Permettre le droit au transport est une nécessité, y compris à l'échelle européenne. L'inscription de cette question dans les droits fondamentaux viendra peut-être en discussion dans la prochaine période. Il nous faut donc trouver un équilibre permettant de répondre à cette préoccupation majeure et à la volonté affirmée des autorités organisatrices de conserver la responsabilité de la politique tarifaire. C'est dans cette voie que nous devons avancer.
Enfin, j'ajoute qu'il ne faut pas déstabiliser les nombreux dispositifs en vigueur, notamment le « chèque-mobilité » pour l'Ile-de-France, qui reposent sur une démarche partenariale, le STIF, l'Etat, les départements, les régions et les ASSEDIC étant concernés. Tout cela doit donc être préservé. Un nouvel amendement devrait être présenté lors de la discussion à l'Assemblée nationale.
Pour toutes ces raisons, le Gouvernement est défavorable à ces trois amendements, qui ne vont pas tous dans la même direction.
M. le président. Je vais mettre aux voix les amendements indentiques n°s 316 et 645.
M. Jacques Bellanger. Je demande la parole pour explication de vote.
M. le président. La parole est à M. Bellanger.
M. Jacques Bellanger. Les députés ont souhaité - cette disposition ne figurait pas dans le projet de loi initial - que les personnes qui bénéficient de la couverture maladie universelle puissent obtenir une réduction tarifaire d'au moins 75 % dès lors qu'elles utilisent les réseaux de transport des syndicats mixtes constitués par la loi et que lesdits syndicats perçoivent le versement transport prévu, lui aussi, par la loi.
Pour justifier l'amendement de suppression, on met en avant des problèmes divers, notamment le financement. Je crois que, au regard des enjeux sociaux, des solutions peuvent être trouvées. Je note que 80 % des autorités organisatrices ont mis en place des tarifs pour aider les personnes en difficulté. S'agissant des 20 % restants, elles doivent pouvoir faire des efforts.
Une autre question porte sur le périmètre. On peut certes en discuter, mais cela ne justifie pas un amendement de suppression. Le Sénat nous avait habitués à présenter des propositions lorsqu'une idée lui tenait à coeur. Nous constatons que, en l'occurrence, il n'en fait aucune.

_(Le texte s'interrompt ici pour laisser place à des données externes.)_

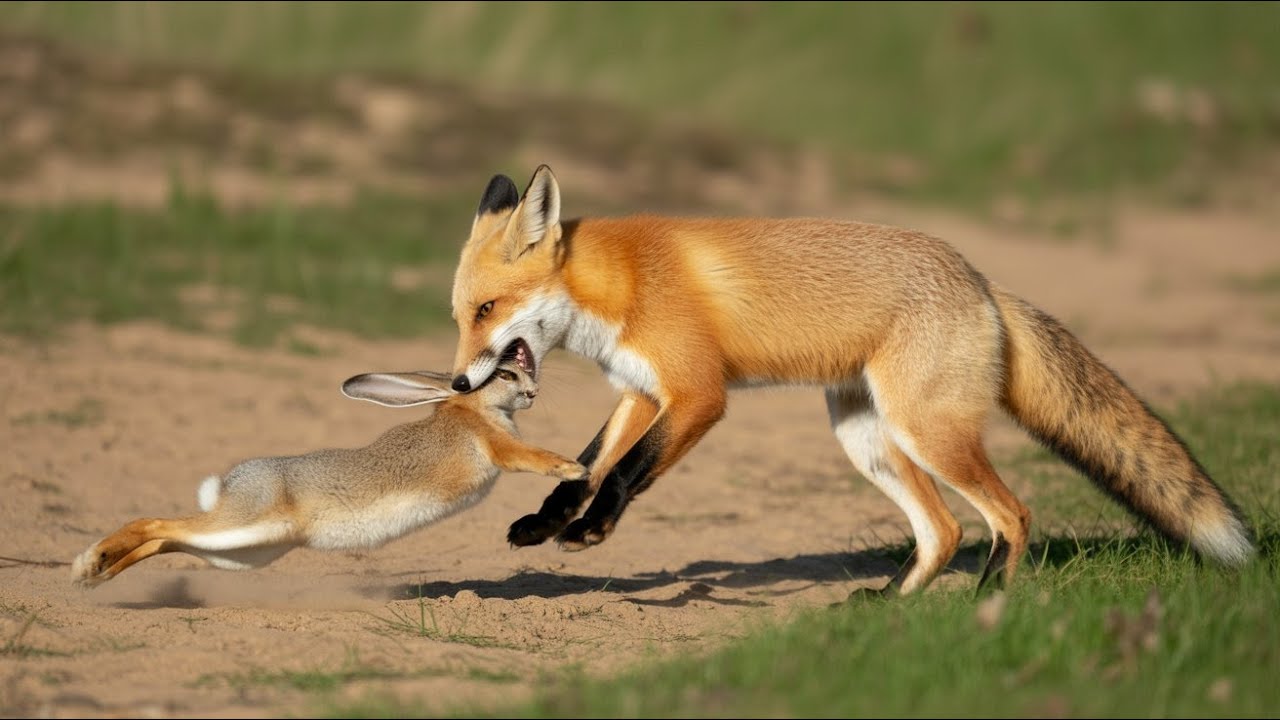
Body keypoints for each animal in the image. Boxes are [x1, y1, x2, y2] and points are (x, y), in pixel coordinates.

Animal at [71, 360, 587, 587]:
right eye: (505, 374)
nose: (533, 391)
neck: (470, 409)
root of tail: (230, 484)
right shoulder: (500, 448)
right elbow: (533, 456)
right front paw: (573, 466)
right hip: (245, 526)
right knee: (153, 523)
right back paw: (90, 563)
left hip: (243, 550)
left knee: (166, 540)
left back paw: (96, 575)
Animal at [447, 164, 1254, 596]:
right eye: (457, 316)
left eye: (488, 310)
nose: (456, 384)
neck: (621, 288)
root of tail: (981, 281)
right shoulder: (643, 391)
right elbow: (583, 466)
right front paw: (547, 523)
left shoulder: (699, 394)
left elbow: (623, 472)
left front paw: (592, 532)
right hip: (866, 438)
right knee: (944, 530)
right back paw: (893, 608)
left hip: (925, 433)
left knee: (1011, 515)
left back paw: (984, 609)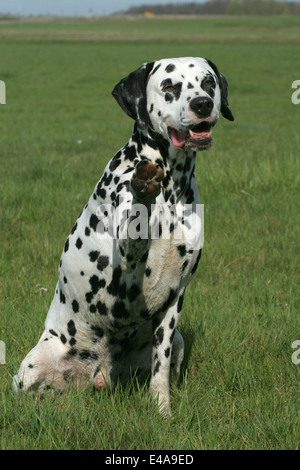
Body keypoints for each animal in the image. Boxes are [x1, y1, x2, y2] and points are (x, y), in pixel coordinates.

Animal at [13, 57, 234, 414]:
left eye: (208, 83)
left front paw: (163, 411)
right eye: (170, 86)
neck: (172, 189)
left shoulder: (174, 299)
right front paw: (143, 185)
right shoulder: (128, 257)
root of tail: (98, 373)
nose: (202, 104)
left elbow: (160, 370)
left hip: (177, 343)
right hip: (32, 367)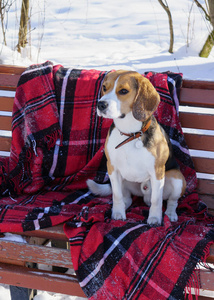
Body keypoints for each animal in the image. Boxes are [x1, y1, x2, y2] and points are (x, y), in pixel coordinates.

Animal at [87, 71, 186, 225]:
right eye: (104, 87)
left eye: (123, 91)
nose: (100, 104)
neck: (130, 134)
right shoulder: (112, 168)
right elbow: (116, 195)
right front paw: (118, 213)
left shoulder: (157, 171)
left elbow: (156, 200)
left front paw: (154, 218)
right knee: (126, 197)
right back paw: (124, 205)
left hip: (177, 178)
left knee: (171, 201)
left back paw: (170, 213)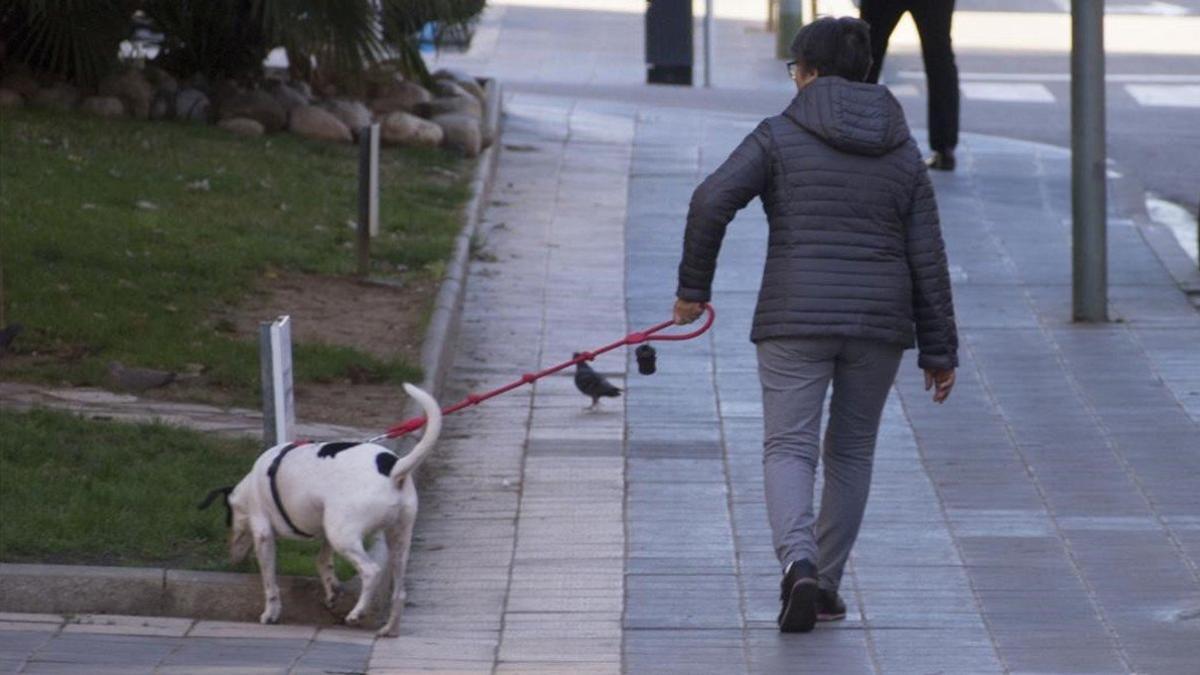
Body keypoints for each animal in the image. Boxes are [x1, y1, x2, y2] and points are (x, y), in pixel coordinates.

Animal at [199, 381, 444, 634]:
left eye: (228, 520)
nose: (232, 559)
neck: (251, 485)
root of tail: (395, 469)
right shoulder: (326, 528)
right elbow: (322, 561)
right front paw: (331, 590)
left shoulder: (264, 534)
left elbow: (270, 582)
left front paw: (271, 612)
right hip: (395, 538)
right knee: (399, 591)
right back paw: (389, 629)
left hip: (344, 536)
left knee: (372, 571)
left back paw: (357, 613)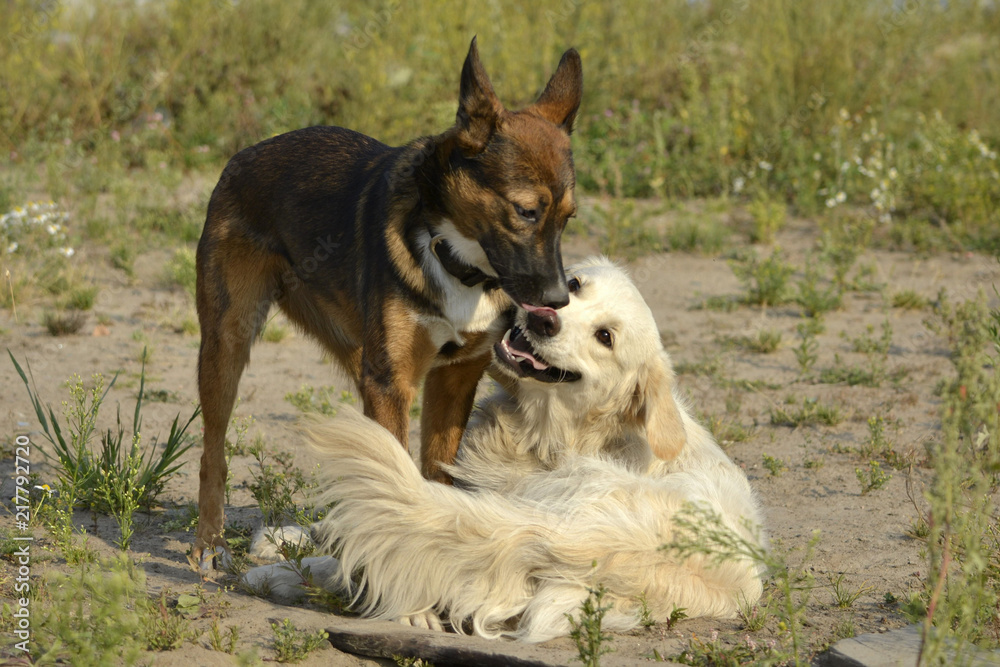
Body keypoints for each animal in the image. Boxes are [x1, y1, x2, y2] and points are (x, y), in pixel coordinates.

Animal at [191, 37, 584, 568]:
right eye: (525, 211)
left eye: (568, 218)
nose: (558, 300)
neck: (453, 256)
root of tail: (244, 155)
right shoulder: (392, 383)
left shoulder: (452, 379)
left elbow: (434, 475)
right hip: (227, 344)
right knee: (212, 451)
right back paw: (210, 541)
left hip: (359, 359)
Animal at [250, 258, 764, 640]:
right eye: (573, 285)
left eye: (605, 337)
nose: (543, 318)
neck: (553, 433)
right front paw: (285, 533)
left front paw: (286, 548)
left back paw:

Nous sommes totalement opposés aux amendements n°s 316 et 645, même si la proposition de l'Assemblée nationale doit être perfectionnée. Pour marquer notre attachement à cette proposition et pour souligner la nécessité de l'améliorer, nous voterons l'amendement n° 973 rectifié, présenté par M. Lefebvre, qui lance une idée un peu nouvelle, notamment en matière de périmètre.

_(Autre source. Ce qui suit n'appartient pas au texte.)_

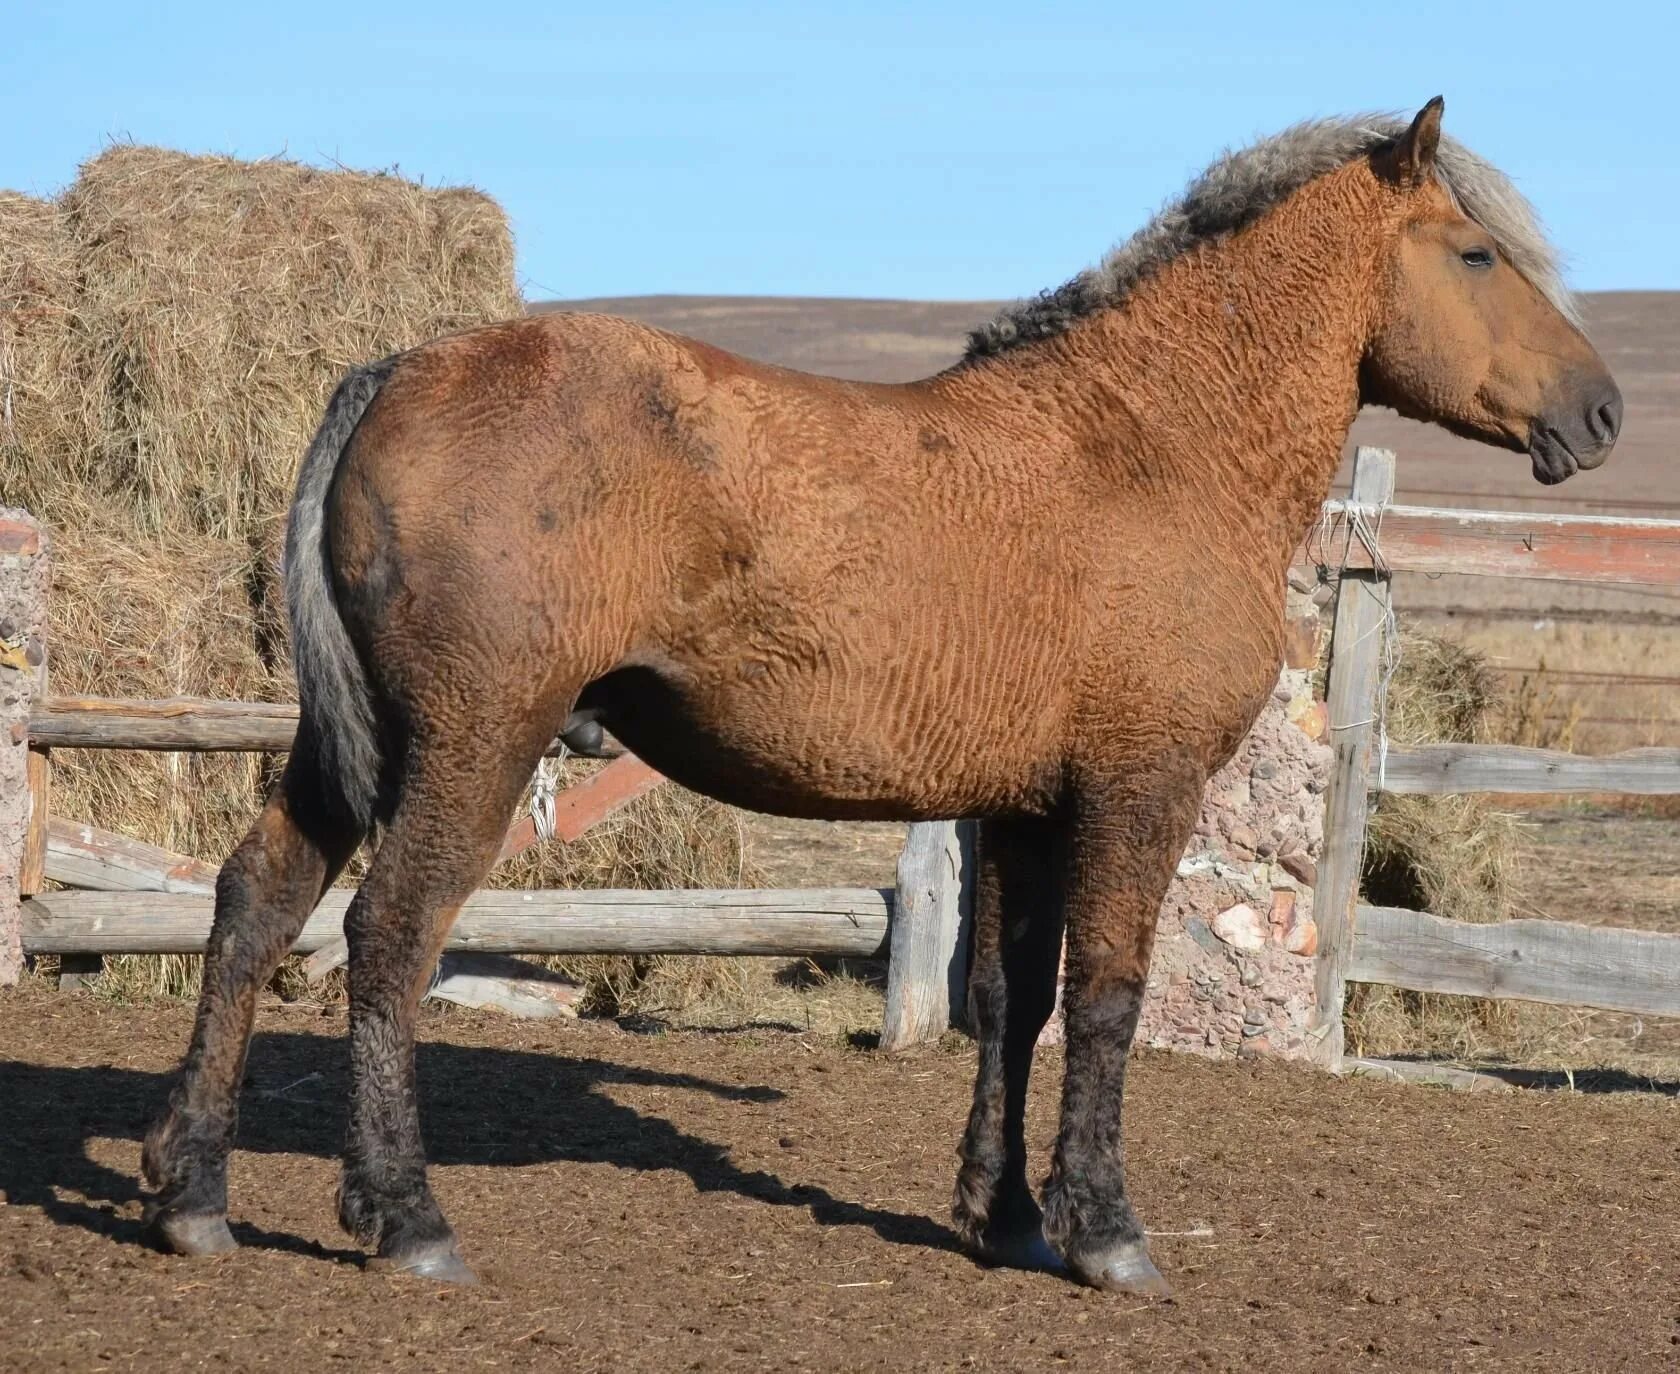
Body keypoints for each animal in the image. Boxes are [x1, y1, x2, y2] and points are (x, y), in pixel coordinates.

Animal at [141, 101, 1612, 1290]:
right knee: (389, 934)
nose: (1600, 411)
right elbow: (1112, 996)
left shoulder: (1025, 809)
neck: (1147, 450)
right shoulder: (1138, 791)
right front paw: (1104, 1233)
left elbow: (1015, 1002)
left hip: (353, 751)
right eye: (1476, 255)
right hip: (470, 746)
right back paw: (404, 1215)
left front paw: (1004, 1218)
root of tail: (396, 371)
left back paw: (190, 1190)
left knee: (256, 902)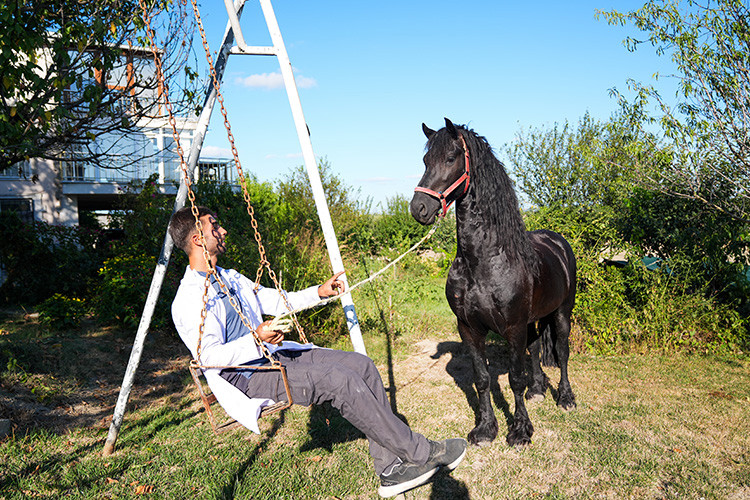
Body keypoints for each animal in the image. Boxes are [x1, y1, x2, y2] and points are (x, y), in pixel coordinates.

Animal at [414, 119, 580, 448]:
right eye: (426, 160)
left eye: (450, 158)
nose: (419, 208)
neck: (484, 262)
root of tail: (558, 242)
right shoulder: (469, 328)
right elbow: (482, 379)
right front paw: (485, 429)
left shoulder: (513, 327)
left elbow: (514, 379)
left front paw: (520, 430)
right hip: (533, 320)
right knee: (534, 348)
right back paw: (538, 390)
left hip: (561, 314)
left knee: (563, 351)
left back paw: (566, 398)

M. Patrice Gélard. Je demande la parole pour explication de vote.
M. le président. La parole est à M. Gélard.
M. Patrice Gélard. Je me rallie à l'amendement de la commission car j'estime que la disposition proposée par l'Assemblée nationale n'est pas conforme à la Constitution et porte atteinte au principe de l'égalité des citoyens devant les transports.
L'idée est bonne, mais il n'y a pas de raison de l'appliquer uniquement dans la région parisienne. (Marques d'approbation sur plusieurs travées du RPR.) Il faut donc réfléchir à la possibilité d'étendre cette disposition à l'ensemble des régions.
A l'heure actuelle, les initiatives locales sont nombreuses. On pourrait citer une multitude de propositions ou de décisions prises ici ou là pour mettre en place des tarifs spéciaux. Toutefois, en l'état actuel, nous ne pouvons pas limiter à la région parisienne la possibilité d'avoir de tels avantages. Ou bien tous les Français en bénéficient, ou bien personne n'en profite !
M. le président. Personne ne demande plus la parole ?...
Je mets aux voix les amendements identiques n°s 316 et 645, repoussés par le Gouvernement.

(Les amendements sont adoptés.)
M. le président. En conséquence, l'article 50 bis est supprimé et l'amendement n° 973 rectifié n'a plus d'objet.
M. le ministre m'a fait savoir qu'il souhaitait une suspension de séance d'une dizaine de minutes. Le Sénat va, bien sûr, accéder à cette demande.
La séance est suspendue.
(La séance, suspendue à seize heures cinquante-cinq, est reprise à dix-sept heures dix.)